The IWC Big Pilot’s Watch 5002 could have gone wrong in so many ways that no doctrinaire planning process could have birthed it. The size question was a given, but history posed its own challenge. IWC’s 5002 was a loving and mostly true tribute to the 1940 IWC ref. 431/Type 52 T.S.C., IWC’s version of the widely produced “Beobachtungs-uhren”; the wartime German Luftwaffe was the customer.
Oversized Watches & Success
Panerai’s success proved that Axis associations weren’t necessarily incompatible with sales, but as of 2017, even the PAM folks’ limitless historical tribute series has yet to reissue the WWII German navy’s “Kampfschwimmer” model. IWC wagered that the underlying integrity of the engineering and instrumental purity of its new Big Pilot’s Watch would transcend politics, and IWC bet right. Collectors of all nations and backgrounds warmly embraced IWC’s reborn giant. That was an act of pure faith; there’s no actuarial table for that kind of business calculation.
Finally, IWC’s product planners had the integrity to equip the 2002 Big Pilot’s Watch with a manufacture movement of considerable sophistication and considerable cost. The new millennium witnessed the launch of IWC’s caliber 5000 oversized automatic in-house caliber. This monster movement combined features of the previous cal. 85 (automatic) and 95 (pocket watch) families into a single machine that launched as the world’s largest automatic caliber.
With an expensive architecture, considerable up-front investment in tooling, and deluxe features like a Breguet overcoil, IWC Pellaton winding system, and a 7-day power reserve, the cal. 5000 wasn’t the obvious choice for a giant watch with already long odds of market success. In those days, IWC maintained a good relationship with movement mass-supplier ETA, and a Unitas 6497 pocket watch caliber would have been the natural fit for a huge watch with a solid case back.
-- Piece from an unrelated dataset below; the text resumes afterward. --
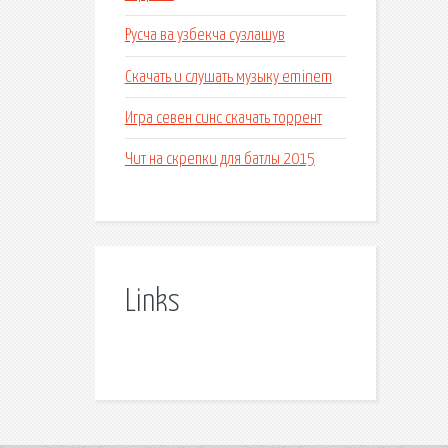
Русча ва узбекча сузлашув
Скачать и слушать музыку eminem
Игра севен синс скачать торрент
Чит на скрепки для батлы 2015
Links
If automatic winding was required, the same Valjoux 7750-P1 sans chronograph –used by Panerai in its oversized Luminor series – was waiting in the wings.
No matter; IWC forged ahead with its low-percentage play for the style extrovert with a penchant for high horology substance. And because the massive steel 5002 wasn’t Panzer enough, IWC also prepared a platinum version.
The first IWC Big Pilot’s Watch 5002 was a trailblazer. Not only does it continue to belt its rock star rhythm as the current catalog’s reference 5009-12, but it has become an influence to the other IWC Pilot’s Watch models and an aspirational target for IWC collectors. Since 2006, the entire IWC Pilot’s Watch line – conservative Mark models aside – has been reformed since 2006 in the image of the flagship.
With the benefit of hindsight, it’s clear that the luxury watch landscape of the last fifteen years would look dramatically different if the fall of 2001 had put a chill in the step of IWC’s design team.
Cold feet in Schauffhausen that season could have had a domino’s impact on the events of the next two decades. Subsequent 48mm Hublot King Powers, 47-60mm Panerais, 44-48mm Audemars Piguet Royal Oaks, the 44mm Rolex Deepsea Sea-Dweller, Jaeger-LeCoultre’s Master Compressor Extreme series, and Breitling’s legion of 46mm+ offerings owe ref. 5002 a nod of gratitude for their existence. Without the dead reckoning by IWC’s 2002 Große Fliegeruhr, each of these model lines may never have been released – much less known commercial succeß.